Items from a dataset =
•••••
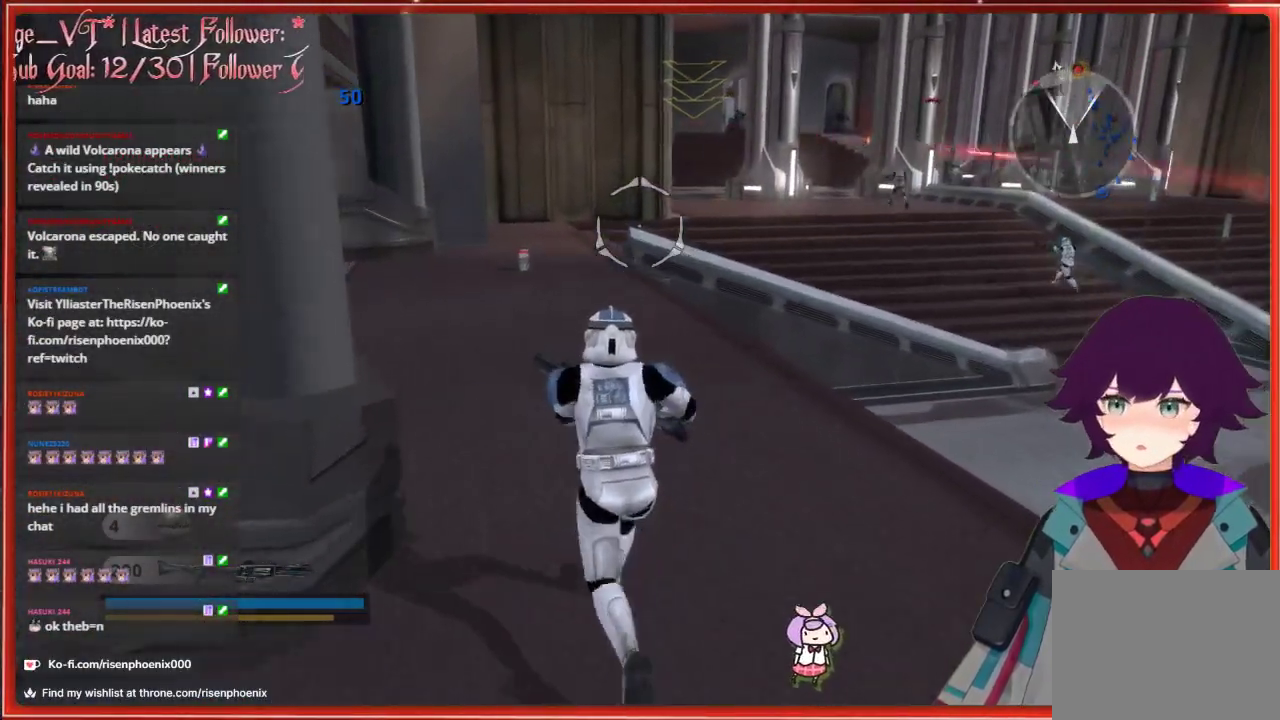
{"buttons": [], "left_stick": "up", "right_stick": "center", "events": []}
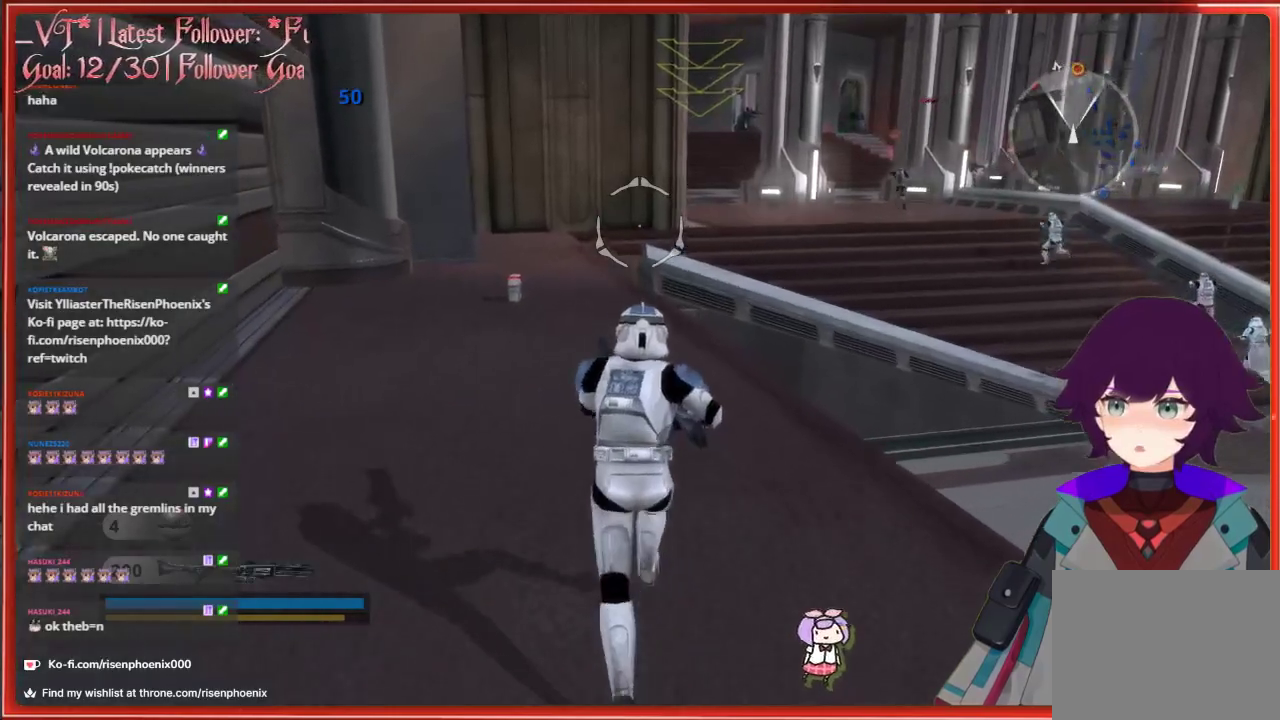
{"buttons": [], "left_stick": "up", "right_stick": "center", "events": []}
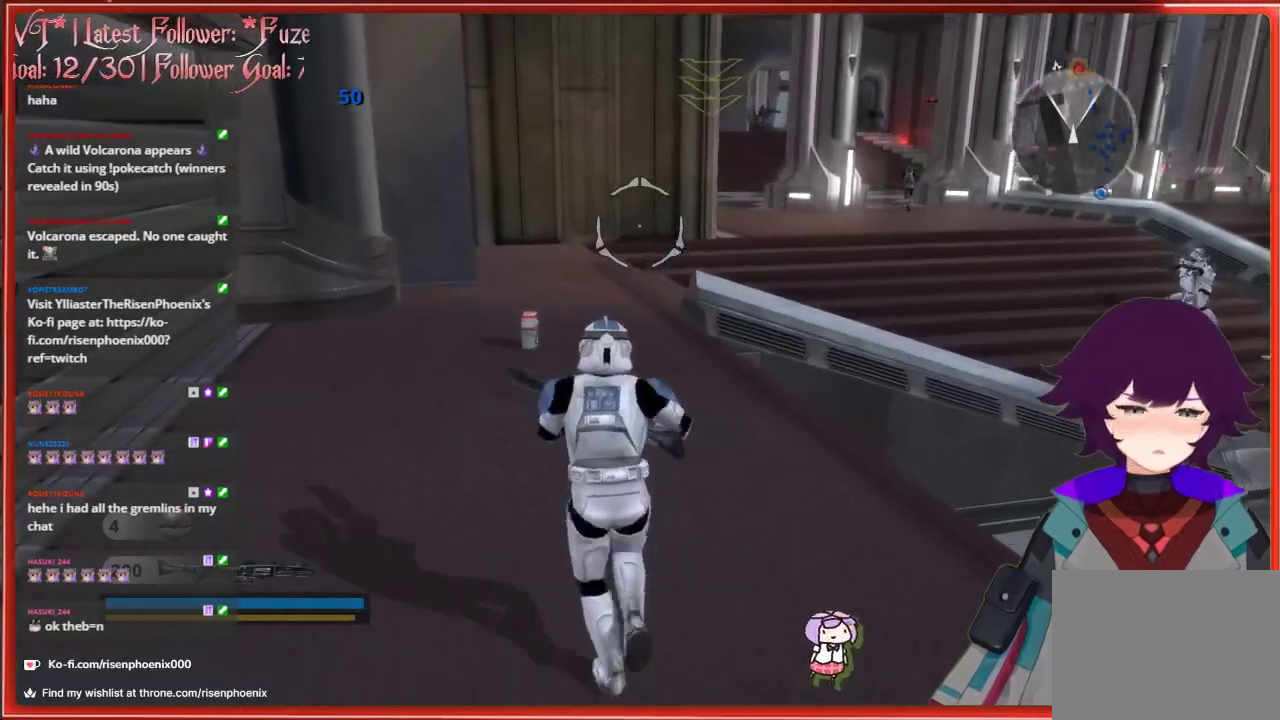
{"buttons": [], "left_stick": "up", "right_stick": "center", "events": []}
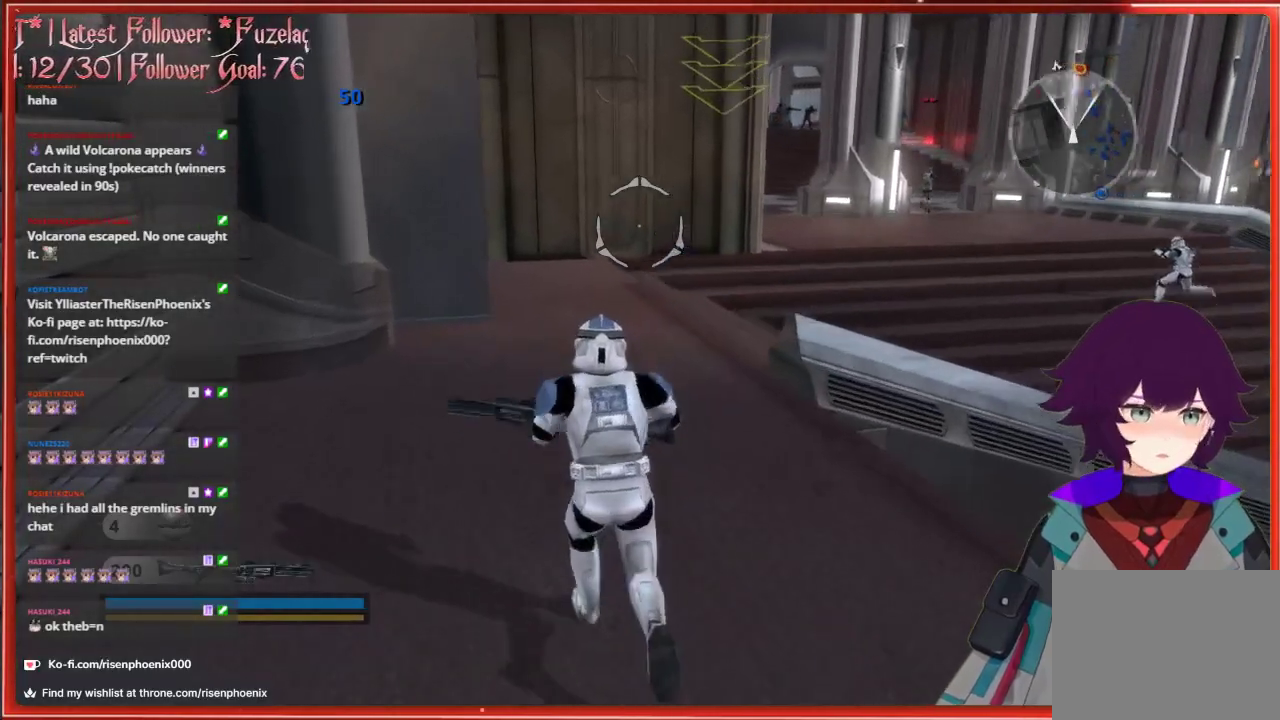
{"buttons": [], "left_stick": "up", "right_stick": "center", "events": []}
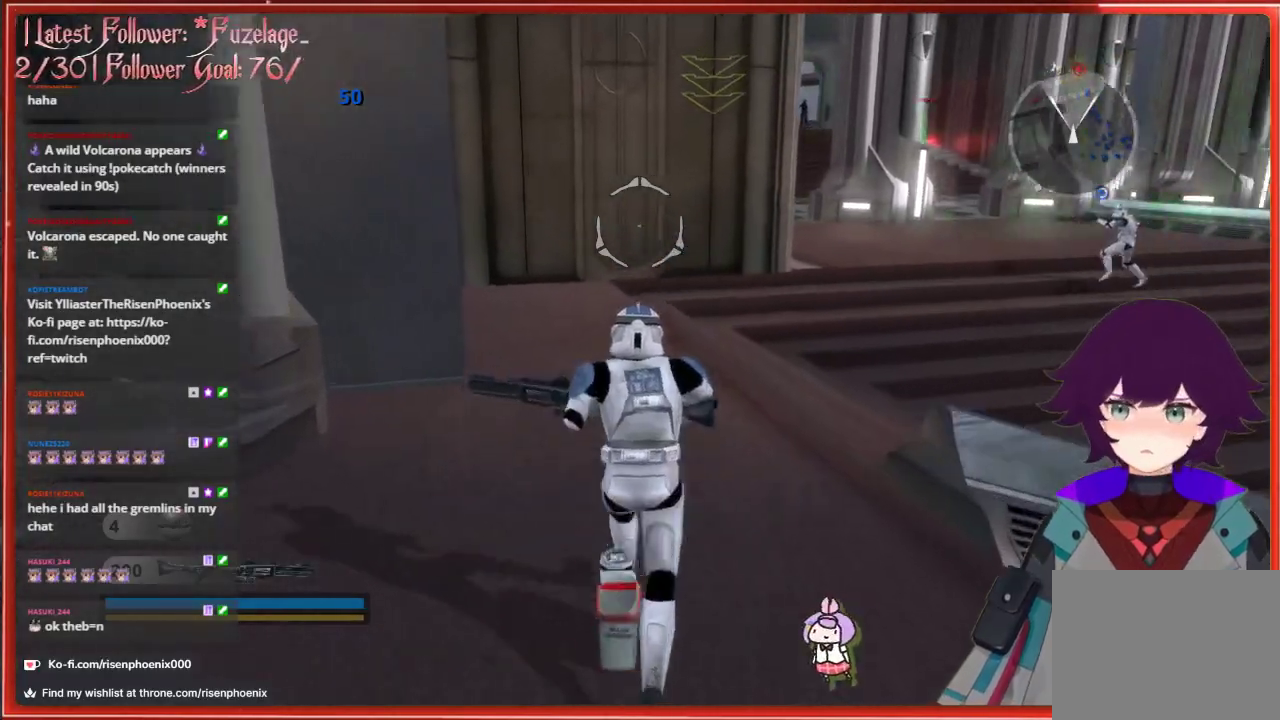
{"buttons": [], "left_stick": "up", "right_stick": "center", "events": []}
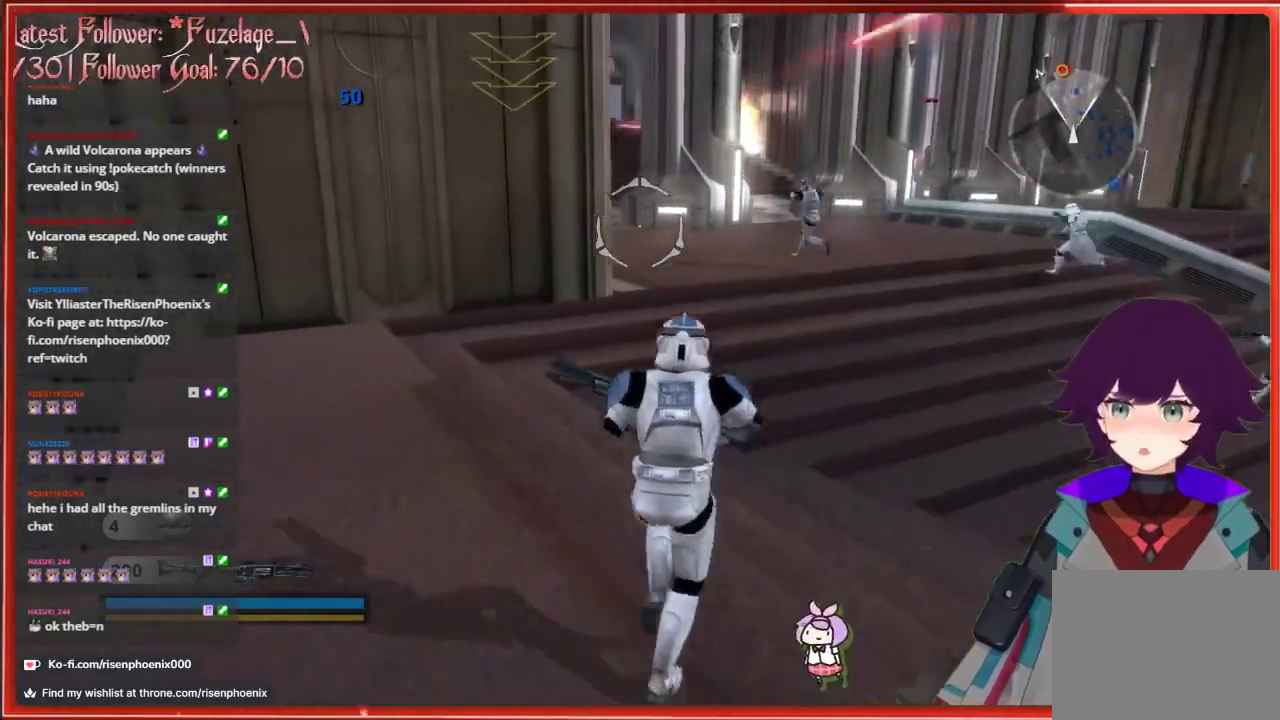
{"buttons": [], "left_stick": "up", "right_stick": "center", "events": [[350, "X", "down"], [483, "X", "up"]]}
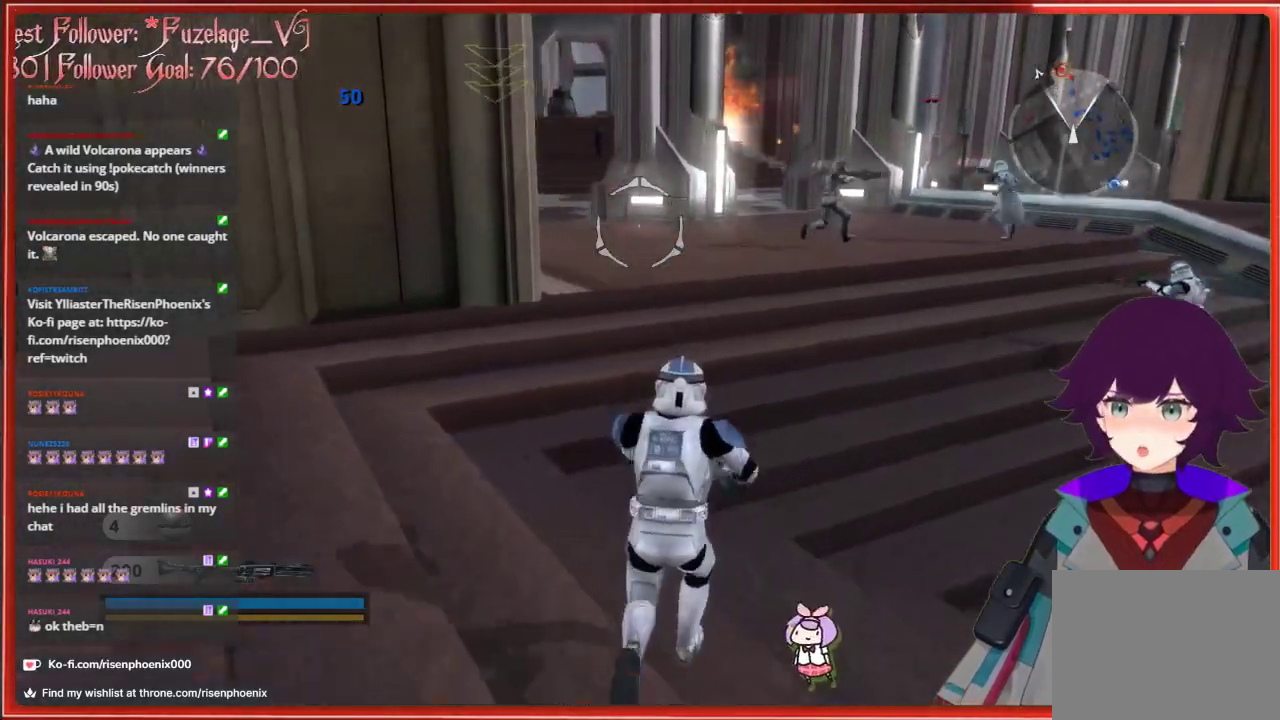
{"buttons": [], "left_stick": "up", "right_stick": "up-left", "events": [[300, "right_stick", "up-left"]]}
•••••
WHAT TO WORK ON = Without copying any picture, repeat all of the entries exactly.

YOUR SOLUTION =
{"buttons": [], "left_stick": "up", "right_stick": "center", "events": []}
{"buttons": [], "left_stick": "up", "right_stick": "center", "events": []}
{"buttons": [], "left_stick": "up", "right_stick": "center", "events": []}
{"buttons": [], "left_stick": "up", "right_stick": "center", "events": []}
{"buttons": [], "left_stick": "up", "right_stick": "center", "events": []}
{"buttons": [], "left_stick": "up", "right_stick": "center", "events": [[350, "X", "down"], [483, "X", "up"]]}
{"buttons": [], "left_stick": "up", "right_stick": "up-left", "events": [[300, "right_stick", "up-left"]]}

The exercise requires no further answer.